====== Supplied text

Planet Chicken is a well-organised book, neatly separated into two halves. The first half, “What are we doing?” covers the grim reality. This is not for the feint hearted but as I have alluded to already, if you are reading it, you would probably rather not than remain in the dark anyway. The second is entitled “What can we do?” and gives a somewhat lighter and more hopeful side to proceedings. This technique of two halves serves two purposes. Firstly, it helps to create a balanced view about the life of chickens; by discussing on the one hand what we are doing to chickens through modern farming process and the positive action we can take on the other.
Secondly and - from a reader’s point of view, more importantly - it acts as a relief from the stream of unrelenting and gruesome imagery; broiler birds who cannot walk, the hot water bath which they are passed through to loosen their feathers before the rubber fingers pluck them and the battery hens who have had their beaks removed so as not to damage each other or fight their keepers. I must admit I had trouble picking it up at times during the first half, worried that I was going to be subject to another barrage of horror before bed time. Thankfully, once I passed over the brow of the hill, the view was more hopeful. Descriptions of chickens in the natural surroundings abound as do those of the quarter of a million Brits that keep them as hobby-fowl. Even the way farmers dye free range egg yolks darker by feeding them marigold petals, and descriptions of old-school cockfighting seemed lighter and somehow more innocent than our modern, mechanised acts of cruelty.

============

• _Your tasks_:
A. In the book review, what is the title of the second half of Planet Chicken?
B. Show each line of the records that contains the word "green".
The review and the records have no connection to each other.

====== Provided records

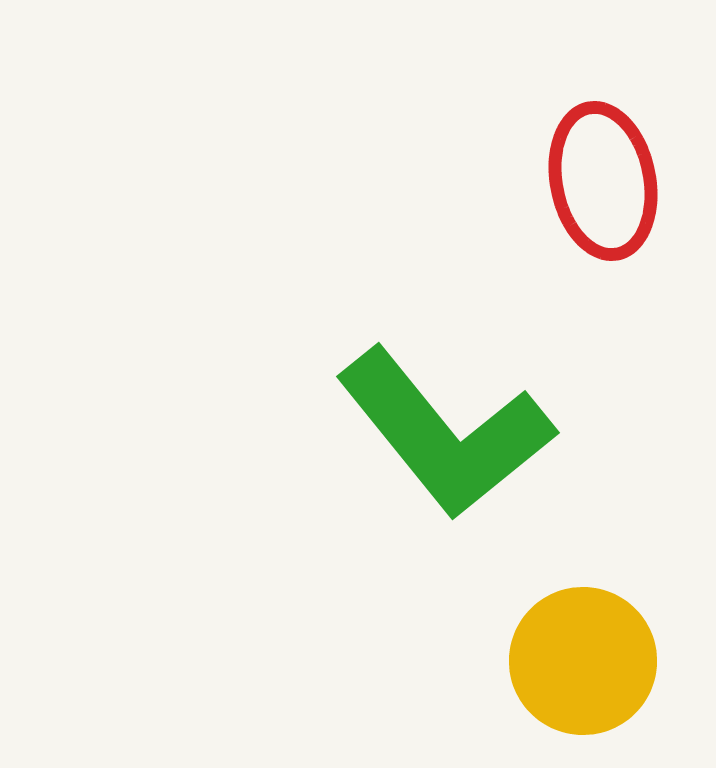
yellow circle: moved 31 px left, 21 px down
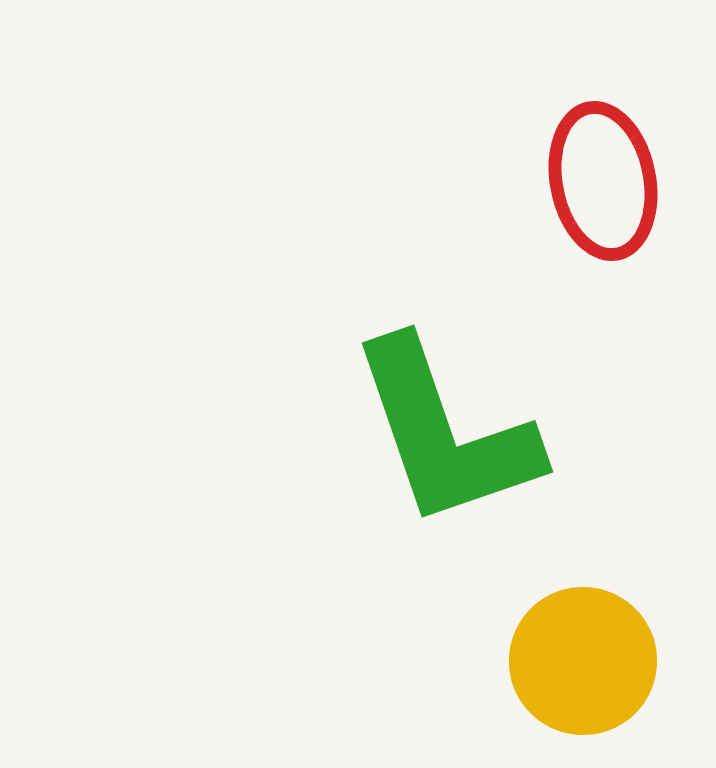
green L-shape: rotated 20 degrees clockwise
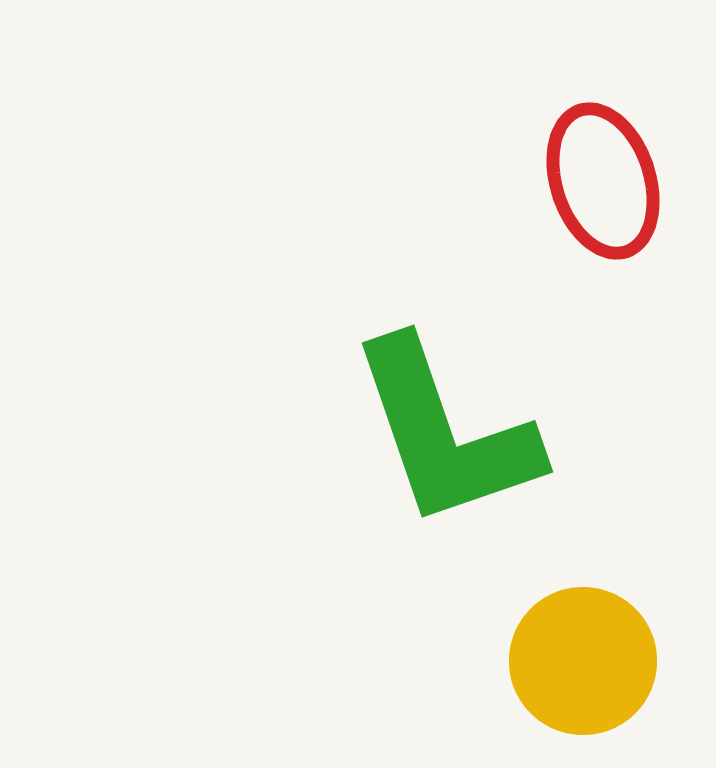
red ellipse: rotated 7 degrees counterclockwise
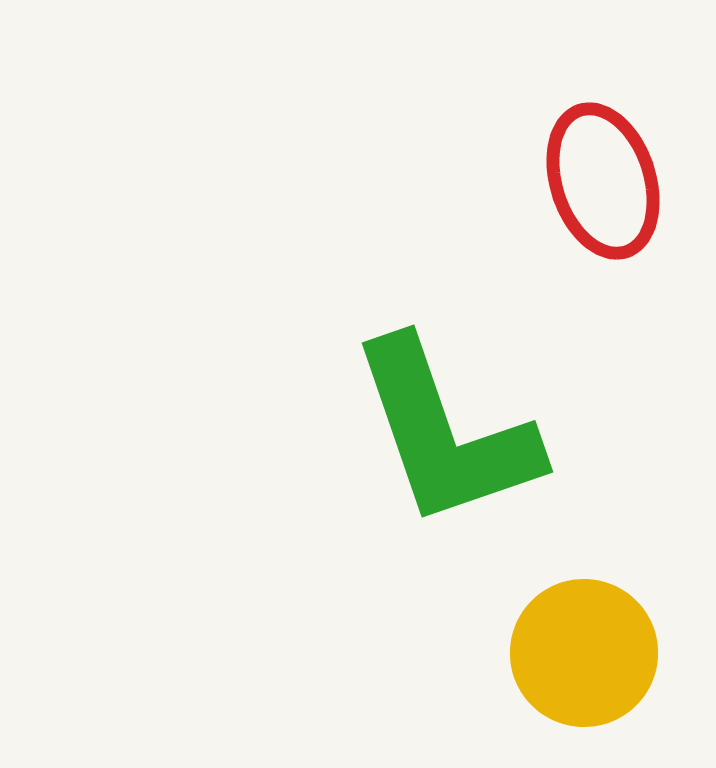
yellow circle: moved 1 px right, 8 px up
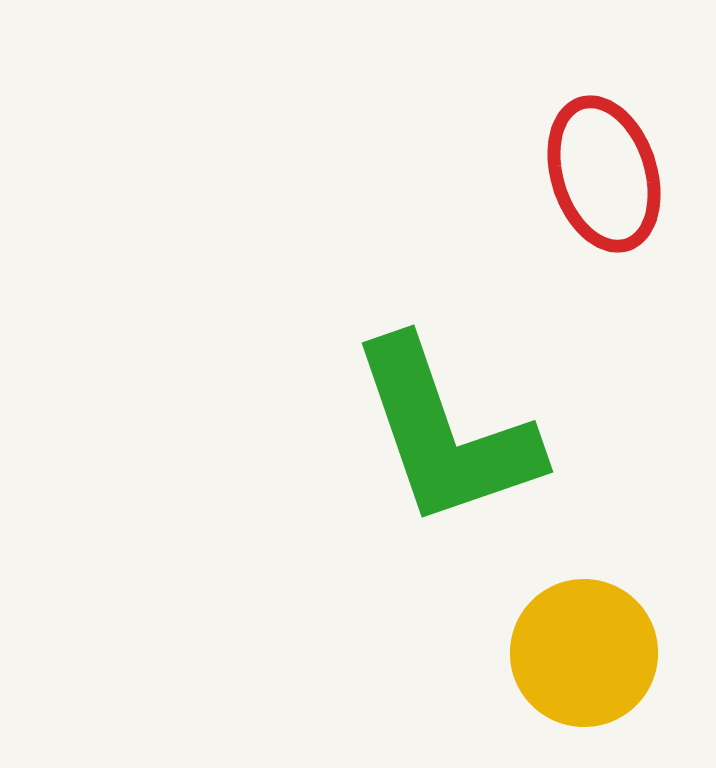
red ellipse: moved 1 px right, 7 px up
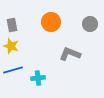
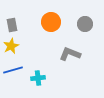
gray circle: moved 5 px left
yellow star: rotated 28 degrees clockwise
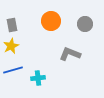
orange circle: moved 1 px up
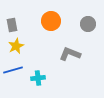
gray circle: moved 3 px right
yellow star: moved 5 px right
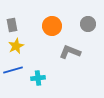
orange circle: moved 1 px right, 5 px down
gray L-shape: moved 2 px up
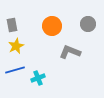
blue line: moved 2 px right
cyan cross: rotated 16 degrees counterclockwise
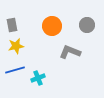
gray circle: moved 1 px left, 1 px down
yellow star: rotated 14 degrees clockwise
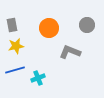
orange circle: moved 3 px left, 2 px down
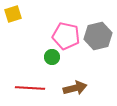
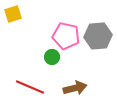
gray hexagon: rotated 8 degrees clockwise
red line: moved 1 px up; rotated 20 degrees clockwise
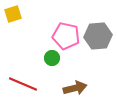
green circle: moved 1 px down
red line: moved 7 px left, 3 px up
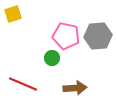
brown arrow: rotated 10 degrees clockwise
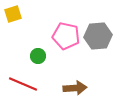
green circle: moved 14 px left, 2 px up
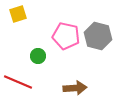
yellow square: moved 5 px right
gray hexagon: rotated 20 degrees clockwise
red line: moved 5 px left, 2 px up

============

• _Problem solutions_:
A. “What can we do?”

B.
green L-shape: rotated 20 degrees clockwise
green circle: moved 1 px down
green circle: moved 14 px left, 2 px up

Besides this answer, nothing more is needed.